Who is Oliver Golding?
During Oliver Golding’s formative years he was never short of sporting success; swinging his first racket at the age of four, tennis soon became a prominent feature in his life. After charging through the age-group tournaments and topping the British junior rankings he soon recognised his undeniable gift for tennis. This talent drove him to victory at the Junior US Open, a feat previously achieved by Britain’s leading player Andy Murray, a player Oliver was often compared to and who many felt had established the trajectory for him to follow.
Whilst Golding’s potential was never in question, he reached a point in which his heart was not entirely in it, stating he needed “a break from tennis” in order to recharge his batteries and “weigh up his options” as he evaluated his future in the sport. What ultimately came of his decision to move away from the tennis circuit was an interest in the finance industry and the desire to start a career there within. He felt that sport and finance had a great deal in common; they both function on a basis of meritocracy, both encourage a certain ‘winner mindset’, and require the ability to perform in highly pressurised situations.
His Unique Journey to Finance
Certainly, it is the case where many athletes exit sport and find a home in finance, but what sets Oliver’s journey apart from the rest is the absence of a formal higher-education degree. Although he is unquestionably intelligent and is currently enrolled in a Politics, Philosophy, and Economics degree, at the time he approached add-victor he was otherwise missing a fundamental component in the hiring procedure. This, however, never deterred him from his overarching goal of entering the finance industry and add-victor never saw it as a disqualifying factor.
Instead, Steve, the founder of add-victor sat down and spoke to Golding, recognising his range of soft-skills and the value his sporting experiences could add to any bank’s team. It was understood, therefore, that his tireless work-ethic, sharp communication skills, noticeable personability, and knowledge, albeit elementary, of financial structures would make him a strong candidate. Through years of competing at an elite level he has learnt and developed a number of intangible skills and characteristics that would clearly enable him to thrive in a finance role.
A New Direction in Talent Analysis
In the past, talent has been evaluated by degrees undertaken and industry-specific internships, which, by all means, are valuable measures of suitability, but can present flaws when, if stacked against a candidate’s so-called ‘intangibles’, are overly-prioritised. When speaking to Oliver about how sport has helped his new environment he notes “for me, when faced with the path ahead, I returned to the notion that you get out what you put in; if you work hard and go that extra mile, you’ll eventually see the results…that was always true for tennis, so I just focused on that.”
These characteristics are not singular to athletes, but financial institutions have certainly indicated that they are more accessible to people from elite sporting backgrounds; claiming that over time, the traits reinforced by their athletic experiences are what set them apart, what catapult them to success, and what make them more adaptable to the fluidity of financial markets.

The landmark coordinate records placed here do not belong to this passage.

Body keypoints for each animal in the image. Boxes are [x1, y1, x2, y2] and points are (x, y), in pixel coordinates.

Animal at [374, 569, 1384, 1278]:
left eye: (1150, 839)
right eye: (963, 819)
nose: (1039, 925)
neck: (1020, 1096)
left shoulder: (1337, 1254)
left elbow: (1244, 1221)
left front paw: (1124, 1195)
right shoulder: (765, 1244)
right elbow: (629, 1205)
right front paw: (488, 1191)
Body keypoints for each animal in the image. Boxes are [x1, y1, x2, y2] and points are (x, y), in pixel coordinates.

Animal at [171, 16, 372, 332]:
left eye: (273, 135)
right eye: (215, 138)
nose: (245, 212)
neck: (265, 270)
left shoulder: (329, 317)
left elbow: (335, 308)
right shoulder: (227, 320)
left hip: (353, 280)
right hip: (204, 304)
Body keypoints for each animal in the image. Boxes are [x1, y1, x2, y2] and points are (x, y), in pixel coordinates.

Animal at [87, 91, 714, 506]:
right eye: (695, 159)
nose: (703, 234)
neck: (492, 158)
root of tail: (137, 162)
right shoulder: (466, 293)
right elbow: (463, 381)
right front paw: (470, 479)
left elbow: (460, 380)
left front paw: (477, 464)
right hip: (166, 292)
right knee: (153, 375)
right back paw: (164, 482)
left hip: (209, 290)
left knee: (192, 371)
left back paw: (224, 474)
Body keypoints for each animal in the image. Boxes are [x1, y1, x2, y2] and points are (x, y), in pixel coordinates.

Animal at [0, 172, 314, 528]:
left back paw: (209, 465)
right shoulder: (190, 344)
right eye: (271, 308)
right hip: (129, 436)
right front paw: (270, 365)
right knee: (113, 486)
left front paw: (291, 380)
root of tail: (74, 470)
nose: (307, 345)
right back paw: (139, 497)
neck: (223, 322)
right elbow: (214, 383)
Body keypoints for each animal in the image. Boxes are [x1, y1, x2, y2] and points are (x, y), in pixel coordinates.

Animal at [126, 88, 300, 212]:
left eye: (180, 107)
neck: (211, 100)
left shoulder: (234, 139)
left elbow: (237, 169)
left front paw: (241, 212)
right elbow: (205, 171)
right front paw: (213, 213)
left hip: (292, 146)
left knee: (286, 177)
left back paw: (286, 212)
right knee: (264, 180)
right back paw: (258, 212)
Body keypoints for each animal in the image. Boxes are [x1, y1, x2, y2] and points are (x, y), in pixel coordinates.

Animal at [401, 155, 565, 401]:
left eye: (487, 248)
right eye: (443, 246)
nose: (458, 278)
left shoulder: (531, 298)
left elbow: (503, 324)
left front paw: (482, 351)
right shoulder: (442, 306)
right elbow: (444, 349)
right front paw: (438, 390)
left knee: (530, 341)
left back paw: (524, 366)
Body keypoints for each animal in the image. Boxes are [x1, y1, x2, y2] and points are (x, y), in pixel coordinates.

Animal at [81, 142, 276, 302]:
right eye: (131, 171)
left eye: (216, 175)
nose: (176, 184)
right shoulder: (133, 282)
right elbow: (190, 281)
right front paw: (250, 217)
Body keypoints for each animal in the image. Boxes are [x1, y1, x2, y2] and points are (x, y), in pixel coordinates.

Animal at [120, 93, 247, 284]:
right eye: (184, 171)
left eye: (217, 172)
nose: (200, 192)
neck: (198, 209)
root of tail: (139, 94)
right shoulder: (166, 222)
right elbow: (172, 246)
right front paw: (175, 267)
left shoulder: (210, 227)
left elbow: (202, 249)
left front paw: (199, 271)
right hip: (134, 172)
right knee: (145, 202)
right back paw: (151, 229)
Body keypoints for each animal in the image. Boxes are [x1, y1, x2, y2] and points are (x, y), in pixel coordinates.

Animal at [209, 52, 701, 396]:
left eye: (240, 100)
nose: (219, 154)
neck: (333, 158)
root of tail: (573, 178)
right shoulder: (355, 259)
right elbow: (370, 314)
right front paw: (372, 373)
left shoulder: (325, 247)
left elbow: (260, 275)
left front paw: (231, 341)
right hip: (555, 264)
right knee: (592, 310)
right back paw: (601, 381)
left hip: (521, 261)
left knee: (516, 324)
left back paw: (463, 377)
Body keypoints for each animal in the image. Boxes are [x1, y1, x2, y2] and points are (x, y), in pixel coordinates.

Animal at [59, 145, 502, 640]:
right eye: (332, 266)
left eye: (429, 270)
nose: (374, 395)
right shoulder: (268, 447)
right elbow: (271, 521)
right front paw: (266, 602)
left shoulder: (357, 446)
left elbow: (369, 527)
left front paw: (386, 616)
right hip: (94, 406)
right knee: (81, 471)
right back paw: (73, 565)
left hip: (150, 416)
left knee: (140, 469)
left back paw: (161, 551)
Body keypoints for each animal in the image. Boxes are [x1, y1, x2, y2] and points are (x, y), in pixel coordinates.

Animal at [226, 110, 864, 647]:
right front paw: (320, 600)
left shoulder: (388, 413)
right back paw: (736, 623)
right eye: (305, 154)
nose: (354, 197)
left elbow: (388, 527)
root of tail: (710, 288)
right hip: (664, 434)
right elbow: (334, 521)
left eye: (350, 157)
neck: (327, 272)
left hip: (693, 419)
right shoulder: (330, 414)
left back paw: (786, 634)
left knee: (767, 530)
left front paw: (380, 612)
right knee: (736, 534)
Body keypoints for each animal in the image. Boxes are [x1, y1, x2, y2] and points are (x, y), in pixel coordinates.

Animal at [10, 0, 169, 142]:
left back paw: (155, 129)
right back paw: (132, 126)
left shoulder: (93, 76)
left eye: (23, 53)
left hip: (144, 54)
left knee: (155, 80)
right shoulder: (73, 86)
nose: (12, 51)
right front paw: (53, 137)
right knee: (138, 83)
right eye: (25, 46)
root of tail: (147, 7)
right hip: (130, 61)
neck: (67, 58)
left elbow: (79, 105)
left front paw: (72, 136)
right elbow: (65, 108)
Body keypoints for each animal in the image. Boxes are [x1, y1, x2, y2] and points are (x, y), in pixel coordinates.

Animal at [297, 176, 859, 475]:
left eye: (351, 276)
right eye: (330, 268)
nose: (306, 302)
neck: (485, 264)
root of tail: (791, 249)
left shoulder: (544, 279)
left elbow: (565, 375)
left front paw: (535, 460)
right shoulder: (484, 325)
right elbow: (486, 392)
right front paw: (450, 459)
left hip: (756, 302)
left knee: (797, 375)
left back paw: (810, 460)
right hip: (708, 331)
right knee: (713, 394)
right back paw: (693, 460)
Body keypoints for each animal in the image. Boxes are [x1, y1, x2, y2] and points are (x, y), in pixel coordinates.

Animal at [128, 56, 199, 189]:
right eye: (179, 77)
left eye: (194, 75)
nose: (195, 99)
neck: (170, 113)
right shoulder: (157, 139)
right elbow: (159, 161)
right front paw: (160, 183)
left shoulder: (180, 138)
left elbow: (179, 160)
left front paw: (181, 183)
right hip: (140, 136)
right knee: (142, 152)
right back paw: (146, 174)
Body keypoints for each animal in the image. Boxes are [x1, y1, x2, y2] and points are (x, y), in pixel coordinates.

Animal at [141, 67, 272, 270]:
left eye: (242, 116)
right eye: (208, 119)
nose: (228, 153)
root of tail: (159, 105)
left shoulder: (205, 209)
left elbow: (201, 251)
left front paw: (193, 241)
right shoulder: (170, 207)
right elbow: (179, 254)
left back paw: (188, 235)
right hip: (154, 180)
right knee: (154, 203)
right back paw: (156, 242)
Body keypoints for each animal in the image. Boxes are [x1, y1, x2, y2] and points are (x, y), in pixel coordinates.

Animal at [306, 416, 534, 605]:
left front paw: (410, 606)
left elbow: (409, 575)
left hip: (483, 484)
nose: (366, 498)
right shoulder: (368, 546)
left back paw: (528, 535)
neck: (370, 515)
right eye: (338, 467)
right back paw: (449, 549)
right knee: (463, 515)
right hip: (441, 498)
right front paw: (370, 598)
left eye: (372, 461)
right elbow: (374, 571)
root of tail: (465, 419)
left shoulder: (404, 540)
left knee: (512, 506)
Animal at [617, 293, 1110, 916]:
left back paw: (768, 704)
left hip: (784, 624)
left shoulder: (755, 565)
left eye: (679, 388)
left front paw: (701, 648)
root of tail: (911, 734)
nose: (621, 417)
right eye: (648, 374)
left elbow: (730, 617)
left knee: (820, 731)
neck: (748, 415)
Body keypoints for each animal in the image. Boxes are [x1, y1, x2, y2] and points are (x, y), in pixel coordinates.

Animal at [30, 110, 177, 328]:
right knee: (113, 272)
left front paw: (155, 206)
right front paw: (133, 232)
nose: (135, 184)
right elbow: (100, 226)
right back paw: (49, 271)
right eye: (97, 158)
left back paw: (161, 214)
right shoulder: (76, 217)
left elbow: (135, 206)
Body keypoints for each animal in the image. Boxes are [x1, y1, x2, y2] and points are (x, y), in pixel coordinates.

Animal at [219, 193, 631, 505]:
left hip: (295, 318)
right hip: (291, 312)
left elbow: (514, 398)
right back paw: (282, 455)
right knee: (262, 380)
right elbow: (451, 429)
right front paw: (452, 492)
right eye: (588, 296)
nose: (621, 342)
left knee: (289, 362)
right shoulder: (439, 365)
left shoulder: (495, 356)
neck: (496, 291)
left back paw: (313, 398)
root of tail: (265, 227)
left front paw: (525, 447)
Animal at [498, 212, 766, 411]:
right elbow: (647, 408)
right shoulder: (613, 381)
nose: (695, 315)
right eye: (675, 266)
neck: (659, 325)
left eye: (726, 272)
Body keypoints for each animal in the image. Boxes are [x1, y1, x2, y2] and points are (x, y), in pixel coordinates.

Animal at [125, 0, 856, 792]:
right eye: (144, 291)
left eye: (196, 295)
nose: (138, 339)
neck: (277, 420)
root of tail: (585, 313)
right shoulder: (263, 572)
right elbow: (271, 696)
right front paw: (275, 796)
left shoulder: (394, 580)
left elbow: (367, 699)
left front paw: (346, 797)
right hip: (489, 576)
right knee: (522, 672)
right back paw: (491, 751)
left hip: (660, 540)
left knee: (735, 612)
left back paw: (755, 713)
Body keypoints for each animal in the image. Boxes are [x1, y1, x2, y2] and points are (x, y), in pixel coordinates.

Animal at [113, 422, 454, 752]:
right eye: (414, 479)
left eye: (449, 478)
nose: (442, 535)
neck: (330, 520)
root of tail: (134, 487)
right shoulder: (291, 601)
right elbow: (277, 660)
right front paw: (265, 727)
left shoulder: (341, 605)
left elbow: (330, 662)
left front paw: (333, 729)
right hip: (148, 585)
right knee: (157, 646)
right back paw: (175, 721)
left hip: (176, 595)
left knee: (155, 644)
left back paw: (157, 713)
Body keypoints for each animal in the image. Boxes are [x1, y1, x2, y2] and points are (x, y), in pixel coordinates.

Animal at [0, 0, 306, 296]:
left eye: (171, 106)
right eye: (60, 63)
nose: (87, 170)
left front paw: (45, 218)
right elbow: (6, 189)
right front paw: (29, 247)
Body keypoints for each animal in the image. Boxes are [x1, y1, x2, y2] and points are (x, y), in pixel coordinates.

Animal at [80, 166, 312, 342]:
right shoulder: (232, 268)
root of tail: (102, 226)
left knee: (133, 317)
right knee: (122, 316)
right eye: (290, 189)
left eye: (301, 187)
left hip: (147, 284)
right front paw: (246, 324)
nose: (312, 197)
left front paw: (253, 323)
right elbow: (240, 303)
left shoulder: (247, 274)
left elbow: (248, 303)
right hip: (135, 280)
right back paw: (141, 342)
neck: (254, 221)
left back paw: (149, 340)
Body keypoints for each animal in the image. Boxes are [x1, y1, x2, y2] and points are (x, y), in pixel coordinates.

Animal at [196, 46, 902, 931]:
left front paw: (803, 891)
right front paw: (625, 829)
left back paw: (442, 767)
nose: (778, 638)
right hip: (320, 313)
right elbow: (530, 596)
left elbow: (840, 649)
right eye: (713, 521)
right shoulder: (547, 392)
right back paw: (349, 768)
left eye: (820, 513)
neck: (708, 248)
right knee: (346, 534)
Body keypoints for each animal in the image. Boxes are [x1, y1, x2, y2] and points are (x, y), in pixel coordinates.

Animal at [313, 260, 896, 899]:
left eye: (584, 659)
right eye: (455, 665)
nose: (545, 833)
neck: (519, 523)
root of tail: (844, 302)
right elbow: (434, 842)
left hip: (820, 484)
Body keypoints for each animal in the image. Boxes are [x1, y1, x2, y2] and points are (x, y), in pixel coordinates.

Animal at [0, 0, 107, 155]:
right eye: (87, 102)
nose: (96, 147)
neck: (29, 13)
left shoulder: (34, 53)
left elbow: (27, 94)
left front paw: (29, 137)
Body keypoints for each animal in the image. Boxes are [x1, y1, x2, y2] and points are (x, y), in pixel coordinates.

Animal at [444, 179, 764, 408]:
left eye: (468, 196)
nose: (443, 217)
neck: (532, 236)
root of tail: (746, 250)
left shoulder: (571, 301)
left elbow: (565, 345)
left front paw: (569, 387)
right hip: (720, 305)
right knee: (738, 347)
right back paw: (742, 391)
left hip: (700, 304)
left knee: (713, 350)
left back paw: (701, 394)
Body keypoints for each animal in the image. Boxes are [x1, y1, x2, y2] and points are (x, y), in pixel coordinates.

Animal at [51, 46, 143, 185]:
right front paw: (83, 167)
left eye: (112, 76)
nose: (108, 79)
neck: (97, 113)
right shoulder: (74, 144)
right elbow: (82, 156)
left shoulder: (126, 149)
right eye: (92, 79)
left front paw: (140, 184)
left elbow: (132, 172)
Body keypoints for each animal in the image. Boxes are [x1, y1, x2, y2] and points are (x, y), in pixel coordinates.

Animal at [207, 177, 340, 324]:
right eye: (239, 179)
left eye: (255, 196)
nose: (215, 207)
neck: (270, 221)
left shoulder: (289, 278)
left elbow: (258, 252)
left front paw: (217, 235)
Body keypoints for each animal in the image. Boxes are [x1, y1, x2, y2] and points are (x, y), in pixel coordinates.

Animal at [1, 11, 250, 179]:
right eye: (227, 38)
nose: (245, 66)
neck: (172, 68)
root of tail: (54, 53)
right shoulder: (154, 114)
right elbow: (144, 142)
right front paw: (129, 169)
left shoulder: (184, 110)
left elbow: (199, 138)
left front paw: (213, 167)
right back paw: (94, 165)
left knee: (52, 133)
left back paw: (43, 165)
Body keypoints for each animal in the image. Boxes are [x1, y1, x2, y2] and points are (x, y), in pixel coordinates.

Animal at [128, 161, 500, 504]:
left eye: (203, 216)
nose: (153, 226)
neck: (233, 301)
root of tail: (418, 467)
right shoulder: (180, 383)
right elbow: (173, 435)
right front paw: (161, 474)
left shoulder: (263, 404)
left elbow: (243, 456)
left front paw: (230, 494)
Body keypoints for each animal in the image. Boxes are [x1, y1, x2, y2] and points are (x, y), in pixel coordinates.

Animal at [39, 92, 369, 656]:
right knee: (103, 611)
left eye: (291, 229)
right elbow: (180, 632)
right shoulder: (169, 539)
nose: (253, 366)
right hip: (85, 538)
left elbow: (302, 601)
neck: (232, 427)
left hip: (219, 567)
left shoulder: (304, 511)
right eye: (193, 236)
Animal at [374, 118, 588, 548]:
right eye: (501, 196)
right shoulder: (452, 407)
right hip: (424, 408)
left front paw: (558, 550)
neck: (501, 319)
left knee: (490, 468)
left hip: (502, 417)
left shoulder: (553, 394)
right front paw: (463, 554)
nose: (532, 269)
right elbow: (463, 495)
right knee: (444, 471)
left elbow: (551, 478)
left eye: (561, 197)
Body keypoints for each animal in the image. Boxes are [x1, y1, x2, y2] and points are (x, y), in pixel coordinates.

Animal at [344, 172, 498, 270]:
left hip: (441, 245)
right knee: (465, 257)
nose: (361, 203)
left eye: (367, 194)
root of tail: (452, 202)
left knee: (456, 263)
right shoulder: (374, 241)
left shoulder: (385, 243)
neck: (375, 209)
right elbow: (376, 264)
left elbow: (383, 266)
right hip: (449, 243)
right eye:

Elements like these are what add-victor remarks as the strength of their talent pool. Golding also mentioned the importance of communication within a new setting; to learn, to establish relations, to gauge what key stakeholders are listening to, and tennis had provided a solid basis for this already, “I felt comfortable adjusting my communication to different individuals within the company; being able to effectively talk to coaches, governing bodies, and the media helped me understand the nuances in my various day-to-day interactions.”
His Relationship with add-victor
Subsequently, he went through the add-victor framework: his CV was tailored to highlight his widespread capabilities and their applicability to finance; he was redirected to pertinent internal presentations and external links, that offered critical insights into the structure and principles of banking; he was invited to networking events so he could showcase these soft skills, skills much more effectively illustrated in person than on paper. All of which culminated in his sitting before a large European Bank and their Housing team. After moving through the application process which included two separate interviews, he was offered a role within their Corporate & Commercial Banking team. This was, as could be imagined, fantastic news, for both Oliver and add-victor alike, but left Steve contemplating the traditional rubric for assessing talent, and just how effectual it is. Golding’s case begged the question: “are employers looking at talent in the right way”? Or better yet, are company’s rigidity around conventional prerequisites stifling their ability to bring in unique talent?
Lastly, and what could be the most important discerning factor in add-victor’s talent search, is the candidates’ proclivity for self-reflection and self-criticism. “The ability to analyse my errors and critically evaluate my contribution to tasks and projects was crucial to my initial on-boarding and development”, reveals Golding. This is something add-victor has recognised as a recurring feature amongst their athletes; they are much more at ease receiving feedback, especially if negative, as they see it as an essential part of their progression. In his case, he knew he was entering an unfamiliar setting and had a great deal to learn, so was eager to receive as much information and advice as possible.
Although they aren’t always at the forefront of employer’s conventional talent-acquisition blueprint, these soft-skills have been proven to set add-victor alumni apart from their contemporaries; pairing a particularly dynamic approach to the job’s vigours with consistent longevity within their respective companies. Oliver is one of many examples of just how critical an elite sporting résumé is in acclimatising to and, in due course, excelling in the ever-changing world of finance.